Não será por acaso que são os setores mais atingidos pela dependência energética que revelam impactos mais penalizadores em termos de crescimento, podendo admitir-se que se trata de adaptações que exigem tempo de concretização.
Mas a relação económica da Alemanha com a China revela também alguma ingenuidade na perceção do modo como o comércio internacional pode evoluir a partir de uma relação duradoura. As exportações alemãs para a China tiveram sempre um peso muito relevante na geração do produto alemão. Mas do lado de lá estava uma economia decididamente orientada para uma pretensão de gerar uma trajetória tecnológica própria, aprendendo com as suas importações provenientes da instalada indústria transformadora alemã. É um caso típico de avaliar com rigor as hipóteses de transferência de tecnologia e com conhecimento próprio gerar uma trajetória de autonomia tecnológica. Tudo indica que foi isso que sucedeu com as exportações alemãs para a China. E nestas coisas de histórias mais heterodoxas de cópia de tecnologia sabemos que os Chineses são particularmente eficazes, não olhando a meios para lograr atingir os seus objetivos.
Outra coisa bem mais discutível é a hipótese da transição para a economia verde ou de mais baixa intensidade em carbono ter sido concretizada na Alemanha com alguma displicência e ingenuidade. Não estou seguro quanto à consistência desta tese, mas há economistas como Noah Smith que o afirmam sem hesitação: “A transição para uma dependência zero do gás natural russo seria mais fácil se a Alemanha não estivesse simultaneamente a braços com um movimento de descarbonização do tipo decrescimento. Na verdade, o atual primeiro-ministro alemão Olaf Scholz, que inclui no seu governo o Partido dos Verdes comprometeu-se em campanha eleitoral com o encerramento das unidades de energia nuclear. No início do século, as unidades nucleares forneciam cerca de um terço da energia elétrica do país, reduzido agora a zero.”
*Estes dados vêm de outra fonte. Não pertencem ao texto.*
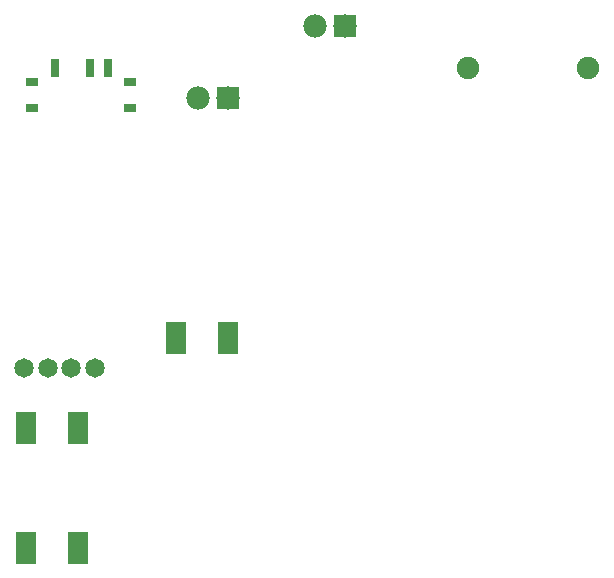
<source format=gtl>
G04 MADE WITH FRITZING*
G04 WWW.FRITZING.ORG*
G04 DOUBLE SIDED*
G04 HOLES PLATED*
G04 CONTOUR ON CENTER OF CONTOUR VECTOR*
%ASAXBY*%
%FSLAX23Y23*%
%MOIN*%
%OFA0B0*%
%SFA1.0B1.0*%
%ADD10C,0.075000*%
%ADD11C,0.065000*%
%ADD12C,0.078000*%
%ADD13R,0.039370X0.031496*%
%ADD14R,0.027559X0.059055*%
%ADD15R,0.078000X0.078000*%
%ADD16R,0.070866X0.106299*%
%LNCOPPER1*%
G90*
G70*
G54D10*
X1656Y2033D03*
X2056Y2033D03*
G54D11*
X177Y1033D03*
X256Y1033D03*
X334Y1033D03*
X413Y1033D03*
G54D12*
X1247Y2175D03*
X1147Y2175D03*
X856Y1933D03*
X756Y1933D03*
G54D13*
X204Y1988D03*
X204Y1901D03*
X530Y1901D03*
X530Y1988D03*
G54D14*
X278Y2033D03*
X397Y2033D03*
X456Y2033D03*
G54D15*
X1247Y2175D03*
X856Y1933D03*
G54D16*
X682Y1133D03*
X856Y1133D03*
X182Y833D03*
X356Y833D03*
X182Y433D03*
X356Y433D03*
G04 End of Copper1*
M02*
</source>
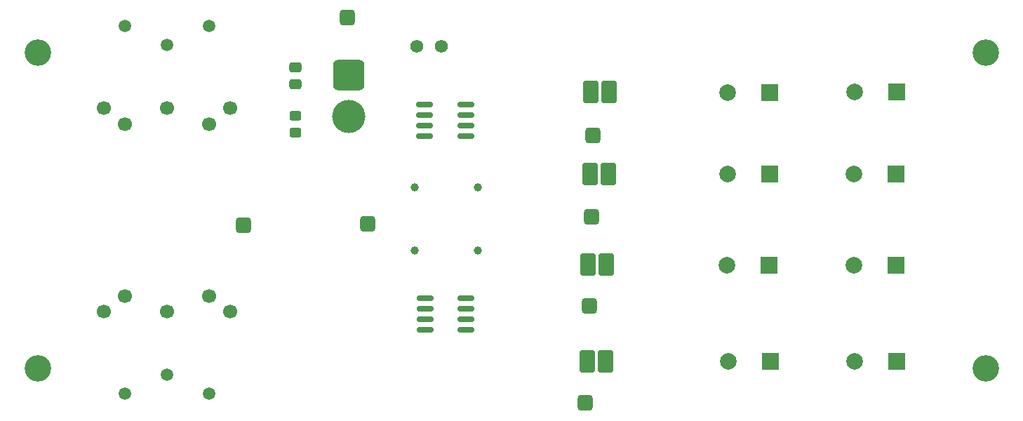
<source format=gbr>
%TF.GenerationSoftware,KiCad,Pcbnew,9.0.5*%
%TF.CreationDate,2025-11-19T13:21:17-07:00*%
%TF.ProjectId,Tx,54782e6b-6963-4616-945f-706362585858,rev?*%
%TF.SameCoordinates,Original*%
%TF.FileFunction,Soldermask,Top*%
%TF.FilePolarity,Negative*%
%FSLAX46Y46*%
G04 Gerber Fmt 4.6, Leading zero omitted, Abs format (unit mm)*
G04 Created by KiCad (PCBNEW 9.0.5) date 2025-11-19 13:21:17*
%MOMM*%
%LPD*%
G01*
G04 APERTURE LIST*
G04 Aperture macros list*
%AMRoundRect*
0 Rectangle with rounded corners*
0 $1 Rounding radius*
0 $2 $3 $4 $5 $6 $7 $8 $9 X,Y pos of 4 corners*
0 Add a 4 corners polygon primitive as box body*
4,1,4,$2,$3,$4,$5,$6,$7,$8,$9,$2,$3,0*
0 Add four circle primitives for the rounded corners*
1,1,$1+$1,$2,$3*
1,1,$1+$1,$4,$5*
1,1,$1+$1,$6,$7*
1,1,$1+$1,$8,$9*
0 Add four rect primitives between the rounded corners*
20,1,$1+$1,$2,$3,$4,$5,0*
20,1,$1+$1,$4,$5,$6,$7,0*
20,1,$1+$1,$6,$7,$8,$9,0*
20,1,$1+$1,$8,$9,$2,$3,0*%
G04 Aperture macros list end*
%ADD10C,1.700000*%
%ADD11C,1.500000*%
%ADD12RoundRect,0.476250X-0.476250X-0.476250X0.476250X-0.476250X0.476250X0.476250X-0.476250X0.476250X0*%
%ADD13RoundRect,0.760000X-1.140000X1.140000X-1.140000X-1.140000X1.140000X-1.140000X1.140000X1.140000X0*%
%ADD14C,4.000000*%
%ADD15R,2.000000X2.000000*%
%ADD16C,2.000000*%
%ADD17RoundRect,0.250000X0.475000X-0.337500X0.475000X0.337500X-0.475000X0.337500X-0.475000X-0.337500X0*%
%ADD18C,3.200000*%
%ADD19RoundRect,0.150000X-0.825000X-0.150000X0.825000X-0.150000X0.825000X0.150000X-0.825000X0.150000X0*%
%ADD20C,1.000000*%
%ADD21C,1.574800*%
%ADD22RoundRect,0.250000X0.450000X-0.325000X0.450000X0.325000X-0.450000X0.325000X-0.450000X-0.325000X0*%
%ADD23RoundRect,0.285000X0.665000X1.064999X-0.665000X1.064999X-0.665000X-1.064999X0.665000X-1.064999X0*%
G04 APERTURE END LIST*
D10*
%TO.C,J3*%
X114040000Y-121594000D03*
X106420000Y-121594000D03*
X98800000Y-121594000D03*
X111500000Y-119689000D03*
X101340000Y-119689000D03*
D11*
X106420000Y-129214000D03*
X101340000Y-131500000D03*
X111500000Y-131500000D03*
%TD*%
D12*
%TO.C,TP6*%
X157400000Y-120900000D03*
%TD*%
D13*
%TO.C,J2*%
X128300000Y-93000000D03*
D14*
X128300000Y-98000000D03*
%TD*%
D12*
%TO.C,TP1*%
X128200000Y-86100000D03*
%TD*%
D15*
%TO.C,R7*%
X179040000Y-115950000D03*
D16*
X173960000Y-115950000D03*
%TD*%
D12*
%TO.C,TP3*%
X130600000Y-111000000D03*
%TD*%
D17*
%TO.C,R1*%
X121939974Y-94160026D03*
X121939974Y-92085026D03*
%TD*%
D18*
%TO.C,REF\u002A\u002A*%
X90800000Y-128400000D03*
%TD*%
D19*
%TO.C,U2*%
X137550000Y-119930000D03*
X137550000Y-121200000D03*
X137550000Y-122470000D03*
X137550000Y-123740000D03*
X142500000Y-123740000D03*
X142500000Y-122470000D03*
X142500000Y-121200000D03*
X142500000Y-119930000D03*
%TD*%
D12*
%TO.C,TP7*%
X156900000Y-132600000D03*
%TD*%
D20*
%TO.C,Y1*%
X136300000Y-106600000D03*
X143900000Y-106600000D03*
X143900000Y-114200000D03*
X136300000Y-114200000D03*
%TD*%
D18*
%TO.C,REF\u002A\u002A*%
X205200000Y-90300000D03*
%TD*%
D15*
%TO.C,R5*%
X179180000Y-105000000D03*
D16*
X174100000Y-105000000D03*
%TD*%
D12*
%TO.C,TP2*%
X115675091Y-111100000D03*
%TD*%
D15*
%TO.C,R2*%
X194440000Y-95050000D03*
D16*
X189360000Y-95050000D03*
%TD*%
D18*
%TO.C,REF\u002A\u002A*%
X205200000Y-128400000D03*
%TD*%
D12*
%TO.C,TP4*%
X157800000Y-100300000D03*
%TD*%
D15*
%TO.C,R8*%
X194421073Y-127532029D03*
D16*
X189341073Y-127532029D03*
%TD*%
D15*
%TO.C,R6*%
X194412518Y-115931394D03*
D16*
X189332518Y-115931394D03*
%TD*%
D19*
%TO.C,U1*%
X137525000Y-96595000D03*
X137525000Y-97865000D03*
X137525000Y-99135000D03*
X137525000Y-100405000D03*
X142475000Y-100405000D03*
X142475000Y-99135000D03*
X142475000Y-97865000D03*
X142475000Y-96595000D03*
%TD*%
D15*
%TO.C,R3*%
X179180000Y-95100000D03*
D16*
X174100000Y-95100000D03*
%TD*%
D12*
%TO.C,TP5*%
X157600000Y-110100000D03*
%TD*%
D15*
%TO.C,R9*%
X179184938Y-127583667D03*
D16*
X174104938Y-127583667D03*
%TD*%
D15*
%TO.C,R4*%
X194380000Y-105000000D03*
D16*
X189300000Y-105000000D03*
%TD*%
D21*
%TO.C,J1*%
X139535700Y-89560400D03*
X136535701Y-89560400D03*
%TD*%
D22*
%TO.C,D1*%
X121900000Y-97904600D03*
X121900000Y-99936600D03*
%TD*%
D18*
%TO.C,REF\u002A\u002A*%
X90800000Y-90300000D03*
%TD*%
D23*
%TO.C,D3*%
X159700000Y-105000000D03*
X157500000Y-105000000D03*
%TD*%
%TO.C,D4*%
X159400000Y-115900000D03*
X157200000Y-115900000D03*
%TD*%
%TO.C,D5*%
X159300000Y-127600000D03*
X157100000Y-127600000D03*
%TD*%
%TO.C,D2*%
X159768605Y-95094182D03*
X157568605Y-95094182D03*
%TD*%
D10*
%TO.C,J4*%
X98780000Y-97020000D03*
X106400000Y-97020000D03*
X114020000Y-97020000D03*
X101320000Y-98925000D03*
X111480000Y-98925000D03*
D11*
X106400000Y-89400000D03*
X111480000Y-87114000D03*
X101320000Y-87114000D03*
%TD*%
M02*

</source>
A questão do nuclear pode ser então vista como um exemplo da confusão que pode ter existido entre propósitos de descarbonização e de decrescimento, o que poderá ter conduzido a indústria alemã a perdas de crescimento desnecessárias. É uma boa explicação pois combina uma fragilidade determinada por erros de posicionamento (a dependência energética face à Rússia) com possíveis erros de abordagem á questão da descarbonização.
Mas existem outros registos que mostram que a economia alemã tem mostrado dificuldades em acompanhar a revolução digital e tem perdido relevância e poder no âmbito da indústria do software. E ainda mais surpreendente são as lacunas identificadas na resposta a necessidades de habitação.